O ministro do Fomento espanhol, Rafael Catalã, confirmou que estavam a decorrer obras de manutenção na via principal na altura em que se deu o descarrilamento, o que obrigava os comboios a desviarem-se para uma via secundária e a reduzir a velocidade.

Há ainda outras possíveis causas em cima da mesa, como a eventual presença de um objeto na via ou uma falha mecânica do material circulante.

Esta última hipótese foi, porém, descartada pelo presidente da Comboios de Portugal (CP), Manuel Queiró. O responsável também rejeitou a possibilidade de falha humana.

Falando aos jornalistas na zona do acidente, Manuel Queiró adiantou que as causas ainda estão por apurar, mas salientou que o comboio "estava em perfeitas condições" e que tinha sido alvo de uma revisão em Espanha e de outra, mais recente, em Portugal. O presidente da CP também frisou que o maquinista, que morreu na sequência do acidente, "era experiente".

"Nada indica que tenha havido falha humana ou de material circulante."

Para Manuel Queiró "poderá ter-se tratado de uma circunstância anormal", que não especificou, remetendo qualquer explicação para os resultados do inquérito já em curso.

O ministro do Planeamento e das Infraestruturas português, Pedro Marques, afirmou, em declarações aos jornalistas no Porto, que, de acordo com as informações prestadas pelas autoridades espanholas, o comboio tinha “as revisões em dia”.

CP vai participar na comissão de inquérito

A CP já informou que vai participar na comissão de inquérito "de imediato constituída" para esclarecer as causas do acidente.

Em comunicado, a companhia ferroviária portuguesa precisou que a comissão de inquérito é “liderada pelas empresas ferroviárias espanholas, Adif e Renfe, e inclui representantes da CP”.

“No âmbito deste inquérito serão apuradas as causas e circunstâncias deste acidente, que só após a sua conclusão serão divulgadas”, lê-se no comunicado.

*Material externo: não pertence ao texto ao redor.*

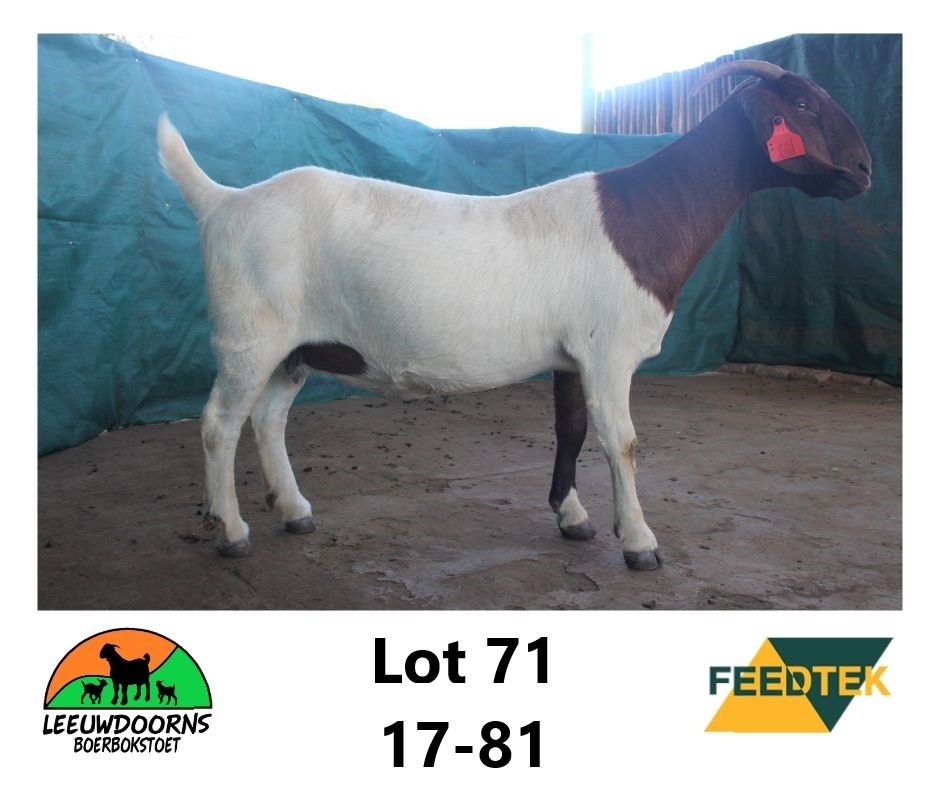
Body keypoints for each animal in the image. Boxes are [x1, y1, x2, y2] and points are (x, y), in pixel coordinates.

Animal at [157, 59, 871, 570]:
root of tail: (223, 202)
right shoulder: (608, 349)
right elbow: (622, 440)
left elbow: (572, 430)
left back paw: (294, 509)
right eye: (802, 104)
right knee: (220, 422)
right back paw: (231, 529)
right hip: (249, 334)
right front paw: (640, 541)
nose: (865, 169)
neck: (647, 214)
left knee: (269, 418)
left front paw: (573, 517)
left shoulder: (573, 353)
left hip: (295, 346)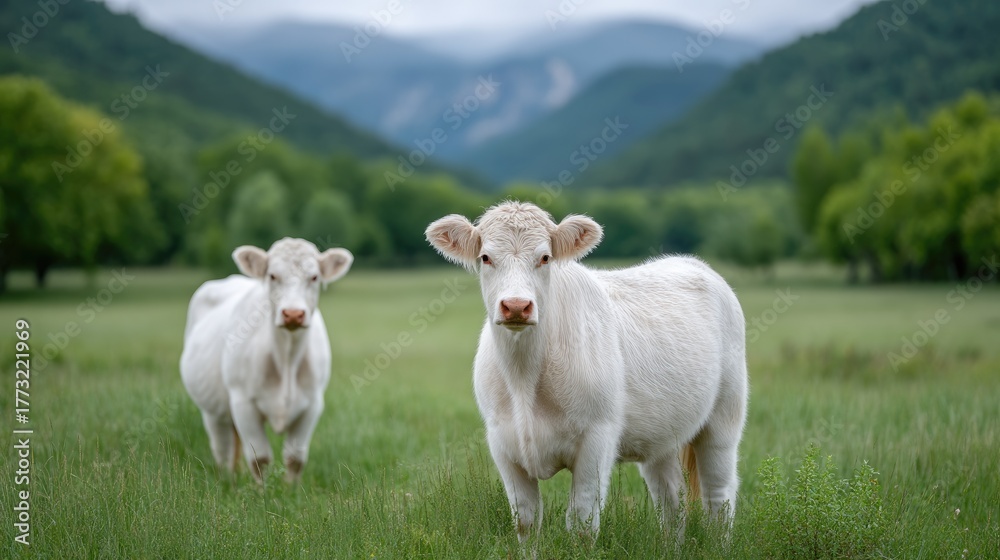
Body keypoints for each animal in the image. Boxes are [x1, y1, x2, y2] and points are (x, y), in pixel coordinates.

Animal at [180, 238, 353, 482]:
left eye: (314, 277)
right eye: (272, 275)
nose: (293, 314)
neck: (287, 358)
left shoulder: (312, 404)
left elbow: (295, 459)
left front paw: (291, 490)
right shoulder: (243, 403)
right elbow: (259, 459)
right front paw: (261, 491)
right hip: (213, 410)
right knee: (222, 451)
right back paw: (227, 483)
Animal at [425, 201, 748, 540]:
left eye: (545, 257)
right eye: (486, 257)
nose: (516, 306)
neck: (524, 378)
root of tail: (692, 262)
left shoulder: (597, 437)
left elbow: (581, 522)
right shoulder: (503, 442)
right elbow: (526, 521)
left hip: (725, 417)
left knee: (719, 498)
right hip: (662, 435)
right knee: (671, 501)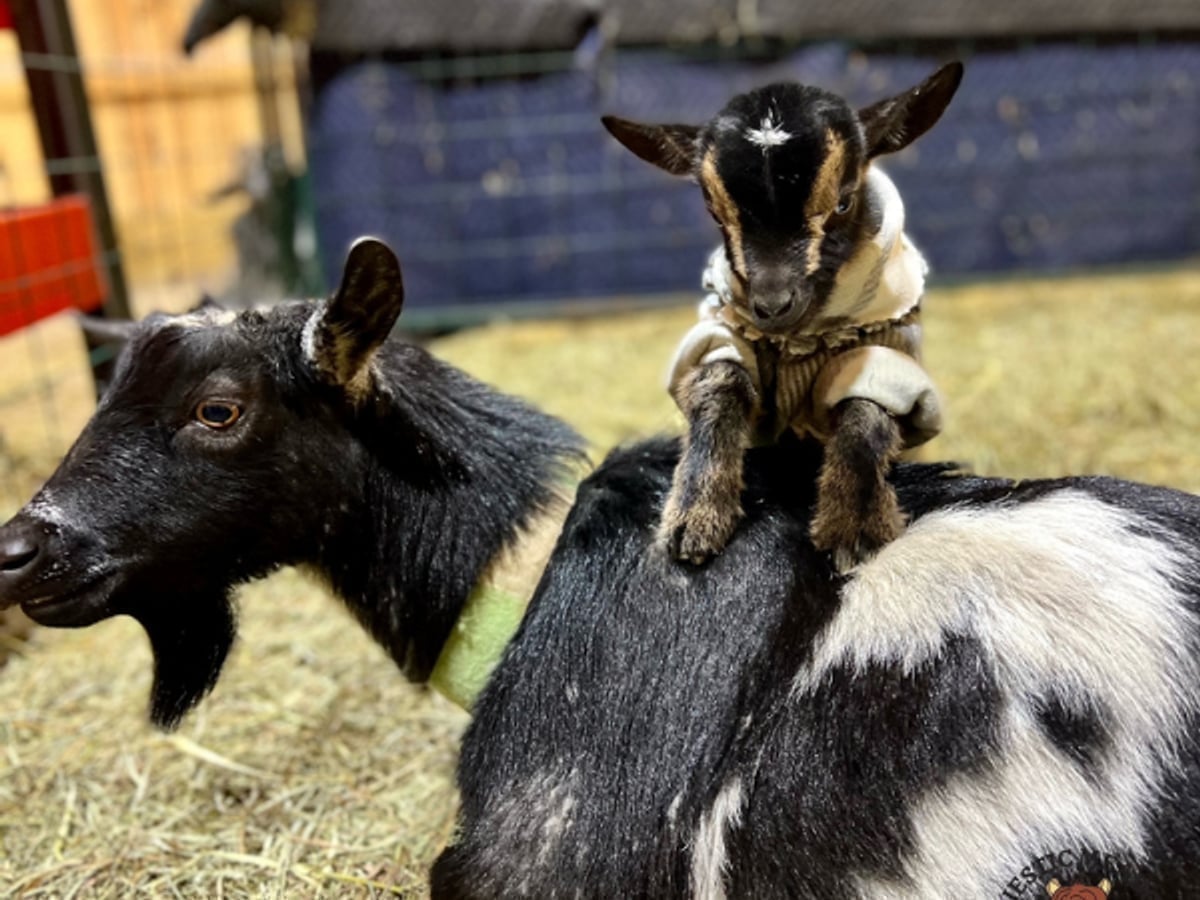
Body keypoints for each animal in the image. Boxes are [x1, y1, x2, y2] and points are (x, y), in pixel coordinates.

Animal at [603, 63, 962, 569]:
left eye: (843, 201)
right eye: (715, 212)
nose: (773, 305)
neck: (801, 336)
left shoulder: (886, 350)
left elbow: (868, 409)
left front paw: (855, 525)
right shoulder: (724, 336)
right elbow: (719, 383)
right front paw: (695, 511)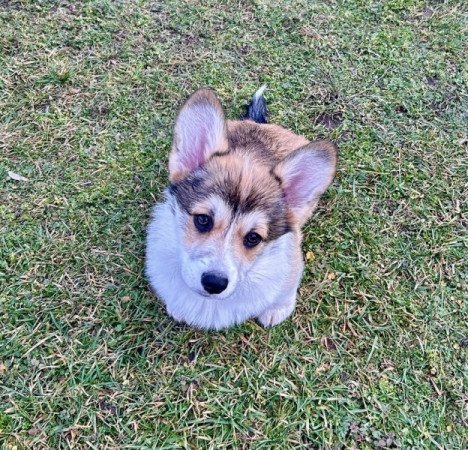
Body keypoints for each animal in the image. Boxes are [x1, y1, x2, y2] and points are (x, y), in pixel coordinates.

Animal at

A empresa indicou igualmente que o maquinista, de nacionalidade portuguesa, “pertencia aos quadros da CP”, que está agora a acompanhar a família “neste momento de luto para todos os ferroviários”.

Na nota à imprensa, a CP lamentou ainda “profundamente as vítimas mortais”, endereçando “os mais sentidos pêsames às famílias” e desejando “a rápida recuperação dos feridos resultantes do acidente”.

Quando descarrilou, o comboio luso-espanhol, com 63 passageiros, fazia o trajeto Vigo-Porto na linha conhecida com o nome "Celta". O descarrilamento ocorreu por volta das 9:30, hora local, (menos uma hora em Lisboa), sendo que o comboio tinha chegada prevista à estação de Campanhã, no Porto, às 10:18.

Quatro pessoas morreram, incluindo o maquinista que era português, e 49 ficaram feridas, incluindo três de nacionalidade portuguesa. No comboio seguiam passageiros de várias nacionalidades: 26 espanhóis, seis norte-americanos, três portugueses, dois brasileiros, dois uruguaios, um britânico, um alemão, dois argentinos, um chileno.